— GIVEN DATA —
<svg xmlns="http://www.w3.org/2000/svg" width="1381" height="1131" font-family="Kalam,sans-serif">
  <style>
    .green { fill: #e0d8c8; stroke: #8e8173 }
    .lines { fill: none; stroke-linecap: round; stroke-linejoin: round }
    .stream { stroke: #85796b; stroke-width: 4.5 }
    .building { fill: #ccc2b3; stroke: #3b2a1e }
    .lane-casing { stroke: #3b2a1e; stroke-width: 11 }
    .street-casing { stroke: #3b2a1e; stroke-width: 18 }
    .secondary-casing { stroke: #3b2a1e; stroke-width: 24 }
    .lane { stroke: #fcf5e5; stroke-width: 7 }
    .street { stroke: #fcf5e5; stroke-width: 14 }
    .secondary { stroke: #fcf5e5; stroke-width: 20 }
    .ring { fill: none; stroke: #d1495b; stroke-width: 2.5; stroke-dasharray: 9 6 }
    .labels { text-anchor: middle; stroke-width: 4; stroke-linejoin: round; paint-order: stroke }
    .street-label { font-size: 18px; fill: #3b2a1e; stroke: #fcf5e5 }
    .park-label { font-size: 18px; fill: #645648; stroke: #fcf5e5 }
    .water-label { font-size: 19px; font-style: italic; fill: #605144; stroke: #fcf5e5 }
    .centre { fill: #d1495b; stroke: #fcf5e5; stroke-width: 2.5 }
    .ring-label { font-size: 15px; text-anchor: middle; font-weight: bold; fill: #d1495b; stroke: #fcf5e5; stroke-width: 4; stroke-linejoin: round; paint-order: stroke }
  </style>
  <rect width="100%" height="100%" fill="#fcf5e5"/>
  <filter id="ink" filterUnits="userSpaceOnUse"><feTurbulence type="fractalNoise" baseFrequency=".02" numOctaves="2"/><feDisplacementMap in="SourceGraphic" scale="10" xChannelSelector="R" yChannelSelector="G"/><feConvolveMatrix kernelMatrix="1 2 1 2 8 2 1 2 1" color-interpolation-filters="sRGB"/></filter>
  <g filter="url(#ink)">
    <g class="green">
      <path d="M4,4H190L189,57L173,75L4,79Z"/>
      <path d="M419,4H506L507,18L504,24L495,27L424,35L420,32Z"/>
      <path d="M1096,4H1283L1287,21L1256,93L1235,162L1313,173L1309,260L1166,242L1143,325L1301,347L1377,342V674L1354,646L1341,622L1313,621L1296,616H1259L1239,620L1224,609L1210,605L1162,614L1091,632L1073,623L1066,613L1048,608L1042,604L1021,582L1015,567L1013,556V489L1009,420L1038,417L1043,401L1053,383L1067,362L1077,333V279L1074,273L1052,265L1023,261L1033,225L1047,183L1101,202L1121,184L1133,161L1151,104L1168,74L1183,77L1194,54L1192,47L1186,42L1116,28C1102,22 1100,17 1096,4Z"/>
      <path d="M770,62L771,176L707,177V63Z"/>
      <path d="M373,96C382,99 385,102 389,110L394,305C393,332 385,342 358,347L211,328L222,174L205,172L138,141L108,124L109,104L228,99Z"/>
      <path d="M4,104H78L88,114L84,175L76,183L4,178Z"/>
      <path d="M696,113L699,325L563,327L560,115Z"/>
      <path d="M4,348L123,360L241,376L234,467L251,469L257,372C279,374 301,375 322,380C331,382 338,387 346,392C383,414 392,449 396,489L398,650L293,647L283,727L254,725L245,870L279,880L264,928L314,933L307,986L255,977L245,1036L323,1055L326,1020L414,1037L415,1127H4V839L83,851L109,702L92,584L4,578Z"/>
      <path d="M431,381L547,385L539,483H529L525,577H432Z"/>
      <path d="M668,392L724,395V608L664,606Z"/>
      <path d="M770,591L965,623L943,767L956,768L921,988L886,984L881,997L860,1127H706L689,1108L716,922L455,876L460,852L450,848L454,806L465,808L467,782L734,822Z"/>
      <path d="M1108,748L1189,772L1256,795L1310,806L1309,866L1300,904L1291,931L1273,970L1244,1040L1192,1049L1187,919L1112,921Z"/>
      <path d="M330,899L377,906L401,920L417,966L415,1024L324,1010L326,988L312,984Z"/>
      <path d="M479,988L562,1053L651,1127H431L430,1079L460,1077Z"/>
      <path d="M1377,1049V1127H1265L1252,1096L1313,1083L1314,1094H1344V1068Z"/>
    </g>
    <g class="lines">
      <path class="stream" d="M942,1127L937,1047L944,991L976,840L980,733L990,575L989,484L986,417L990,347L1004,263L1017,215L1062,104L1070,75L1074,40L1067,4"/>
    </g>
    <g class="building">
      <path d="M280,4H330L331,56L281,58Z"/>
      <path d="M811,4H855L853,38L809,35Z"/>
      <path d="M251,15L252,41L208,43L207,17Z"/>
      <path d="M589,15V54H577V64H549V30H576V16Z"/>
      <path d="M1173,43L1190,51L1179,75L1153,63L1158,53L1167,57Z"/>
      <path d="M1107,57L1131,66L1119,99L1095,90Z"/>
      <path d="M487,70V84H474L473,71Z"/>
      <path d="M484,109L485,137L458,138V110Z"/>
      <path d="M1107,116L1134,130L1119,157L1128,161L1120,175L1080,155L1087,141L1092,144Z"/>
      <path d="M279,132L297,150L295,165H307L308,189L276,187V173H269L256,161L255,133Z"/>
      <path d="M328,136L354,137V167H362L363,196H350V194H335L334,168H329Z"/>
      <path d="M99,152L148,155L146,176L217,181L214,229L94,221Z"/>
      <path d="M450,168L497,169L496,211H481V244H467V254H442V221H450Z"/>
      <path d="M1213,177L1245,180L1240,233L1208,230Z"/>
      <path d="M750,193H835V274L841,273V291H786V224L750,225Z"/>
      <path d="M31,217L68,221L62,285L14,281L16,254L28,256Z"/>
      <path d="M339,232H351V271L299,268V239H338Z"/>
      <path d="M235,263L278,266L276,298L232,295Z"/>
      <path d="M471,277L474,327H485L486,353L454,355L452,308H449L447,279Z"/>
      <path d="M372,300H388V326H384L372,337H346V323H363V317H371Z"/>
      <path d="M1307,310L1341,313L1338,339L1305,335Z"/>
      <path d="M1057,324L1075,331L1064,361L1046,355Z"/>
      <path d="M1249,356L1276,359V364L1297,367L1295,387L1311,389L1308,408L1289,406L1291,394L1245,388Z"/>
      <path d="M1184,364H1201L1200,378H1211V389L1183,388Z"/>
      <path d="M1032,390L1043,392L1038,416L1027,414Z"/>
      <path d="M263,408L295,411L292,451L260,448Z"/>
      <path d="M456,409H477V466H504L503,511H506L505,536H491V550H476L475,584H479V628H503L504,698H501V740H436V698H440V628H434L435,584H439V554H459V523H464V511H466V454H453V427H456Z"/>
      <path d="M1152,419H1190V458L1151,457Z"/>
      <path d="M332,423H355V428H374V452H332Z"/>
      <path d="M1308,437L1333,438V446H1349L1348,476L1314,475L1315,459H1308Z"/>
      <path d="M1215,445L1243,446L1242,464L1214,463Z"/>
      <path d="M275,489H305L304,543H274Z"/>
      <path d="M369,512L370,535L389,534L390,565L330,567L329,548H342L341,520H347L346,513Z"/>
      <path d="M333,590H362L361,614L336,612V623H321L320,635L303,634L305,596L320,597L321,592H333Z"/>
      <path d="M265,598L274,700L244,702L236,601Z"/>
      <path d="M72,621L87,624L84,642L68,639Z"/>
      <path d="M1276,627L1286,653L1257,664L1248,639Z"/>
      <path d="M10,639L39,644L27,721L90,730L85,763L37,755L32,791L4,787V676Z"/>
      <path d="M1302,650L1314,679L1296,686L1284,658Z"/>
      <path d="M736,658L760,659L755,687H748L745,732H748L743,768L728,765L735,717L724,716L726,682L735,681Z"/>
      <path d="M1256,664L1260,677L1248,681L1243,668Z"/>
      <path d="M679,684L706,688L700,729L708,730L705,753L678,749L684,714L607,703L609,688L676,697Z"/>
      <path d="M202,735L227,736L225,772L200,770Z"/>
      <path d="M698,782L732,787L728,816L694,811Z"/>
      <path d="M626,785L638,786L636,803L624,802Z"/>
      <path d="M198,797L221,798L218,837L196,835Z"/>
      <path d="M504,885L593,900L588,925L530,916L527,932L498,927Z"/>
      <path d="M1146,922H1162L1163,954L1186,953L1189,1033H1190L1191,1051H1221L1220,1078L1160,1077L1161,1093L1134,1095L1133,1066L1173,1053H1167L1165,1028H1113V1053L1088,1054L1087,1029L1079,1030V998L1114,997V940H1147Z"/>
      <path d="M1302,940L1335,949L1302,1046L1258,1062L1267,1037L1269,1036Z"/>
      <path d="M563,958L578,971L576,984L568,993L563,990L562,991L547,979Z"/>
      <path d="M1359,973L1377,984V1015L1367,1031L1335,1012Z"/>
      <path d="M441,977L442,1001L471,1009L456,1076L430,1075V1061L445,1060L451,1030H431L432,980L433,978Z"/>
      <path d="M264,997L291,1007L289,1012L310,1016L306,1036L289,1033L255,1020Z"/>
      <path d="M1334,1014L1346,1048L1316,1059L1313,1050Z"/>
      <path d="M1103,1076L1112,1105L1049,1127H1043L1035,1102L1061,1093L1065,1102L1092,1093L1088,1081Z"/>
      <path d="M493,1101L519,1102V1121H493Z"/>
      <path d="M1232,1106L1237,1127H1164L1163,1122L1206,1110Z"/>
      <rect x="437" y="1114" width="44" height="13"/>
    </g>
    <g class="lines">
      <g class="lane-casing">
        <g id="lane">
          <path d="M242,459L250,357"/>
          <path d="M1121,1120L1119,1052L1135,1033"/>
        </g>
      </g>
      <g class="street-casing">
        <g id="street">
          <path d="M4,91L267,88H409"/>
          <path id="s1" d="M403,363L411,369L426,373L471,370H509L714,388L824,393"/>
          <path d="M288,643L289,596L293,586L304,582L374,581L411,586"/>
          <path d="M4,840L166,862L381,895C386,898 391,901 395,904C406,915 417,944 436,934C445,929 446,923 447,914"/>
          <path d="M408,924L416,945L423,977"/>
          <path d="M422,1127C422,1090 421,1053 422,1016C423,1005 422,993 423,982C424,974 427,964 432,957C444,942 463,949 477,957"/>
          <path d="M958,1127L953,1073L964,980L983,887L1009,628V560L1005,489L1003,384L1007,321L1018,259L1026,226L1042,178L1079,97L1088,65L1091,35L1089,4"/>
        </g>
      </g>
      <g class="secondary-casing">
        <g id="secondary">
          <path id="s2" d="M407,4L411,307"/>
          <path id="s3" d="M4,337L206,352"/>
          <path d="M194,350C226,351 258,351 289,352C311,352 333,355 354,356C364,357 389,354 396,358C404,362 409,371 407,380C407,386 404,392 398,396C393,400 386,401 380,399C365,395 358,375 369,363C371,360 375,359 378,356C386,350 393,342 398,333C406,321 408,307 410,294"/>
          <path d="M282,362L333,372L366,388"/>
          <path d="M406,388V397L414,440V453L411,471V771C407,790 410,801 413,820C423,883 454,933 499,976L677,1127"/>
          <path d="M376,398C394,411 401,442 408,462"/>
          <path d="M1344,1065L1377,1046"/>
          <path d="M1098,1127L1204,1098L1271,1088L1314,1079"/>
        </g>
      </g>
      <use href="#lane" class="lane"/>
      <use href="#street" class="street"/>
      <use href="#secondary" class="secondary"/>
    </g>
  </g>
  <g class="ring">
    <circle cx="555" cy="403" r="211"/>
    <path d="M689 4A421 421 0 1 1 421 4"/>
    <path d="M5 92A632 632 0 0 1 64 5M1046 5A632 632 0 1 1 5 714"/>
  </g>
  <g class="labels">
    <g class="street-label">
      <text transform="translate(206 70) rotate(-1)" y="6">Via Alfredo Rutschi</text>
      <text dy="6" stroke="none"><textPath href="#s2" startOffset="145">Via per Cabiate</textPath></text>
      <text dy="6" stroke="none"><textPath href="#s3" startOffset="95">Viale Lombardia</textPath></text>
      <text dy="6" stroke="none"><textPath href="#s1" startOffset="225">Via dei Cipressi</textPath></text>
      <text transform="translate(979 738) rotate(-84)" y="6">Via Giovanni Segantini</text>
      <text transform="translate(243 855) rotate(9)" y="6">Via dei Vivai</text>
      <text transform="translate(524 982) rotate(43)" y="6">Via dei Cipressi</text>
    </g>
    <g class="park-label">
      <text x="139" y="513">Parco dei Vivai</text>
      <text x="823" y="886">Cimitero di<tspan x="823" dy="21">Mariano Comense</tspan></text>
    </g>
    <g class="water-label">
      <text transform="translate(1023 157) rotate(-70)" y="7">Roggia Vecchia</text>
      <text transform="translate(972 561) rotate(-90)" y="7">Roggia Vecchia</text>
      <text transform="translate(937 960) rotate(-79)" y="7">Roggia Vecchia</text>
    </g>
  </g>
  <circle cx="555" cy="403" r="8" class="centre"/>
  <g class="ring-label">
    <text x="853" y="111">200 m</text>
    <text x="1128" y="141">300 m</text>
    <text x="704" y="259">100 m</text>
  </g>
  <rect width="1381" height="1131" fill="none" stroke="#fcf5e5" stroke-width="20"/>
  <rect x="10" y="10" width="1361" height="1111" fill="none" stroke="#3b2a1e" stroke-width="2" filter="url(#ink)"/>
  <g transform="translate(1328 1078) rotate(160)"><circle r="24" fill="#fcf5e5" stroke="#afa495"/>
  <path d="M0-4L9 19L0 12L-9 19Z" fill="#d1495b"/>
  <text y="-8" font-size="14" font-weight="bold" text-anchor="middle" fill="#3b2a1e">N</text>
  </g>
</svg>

— REQUIREMENT —
Reproduce word for word the material above, beginning with the line that contains "#85796b; stroke-width: 4.5" and ending with the line that contains "#fcf5e5; stroke-width: 7".

— ANSWER TO THE EXERCISE —
    .stream { stroke: #85796b; stroke-width: 4.5 }
    .building { fill: #ccc2b3; stroke: #3b2a1e }
    .lane-casing { stroke: #3b2a1e; stroke-width: 11 }
    .street-casing { stroke: #3b2a1e; stroke-width: 18 }
    .secondary-casing { stroke: #3b2a1e; stroke-width: 24 }
    .lane { stroke: #fcf5e5; stroke-width: 7 }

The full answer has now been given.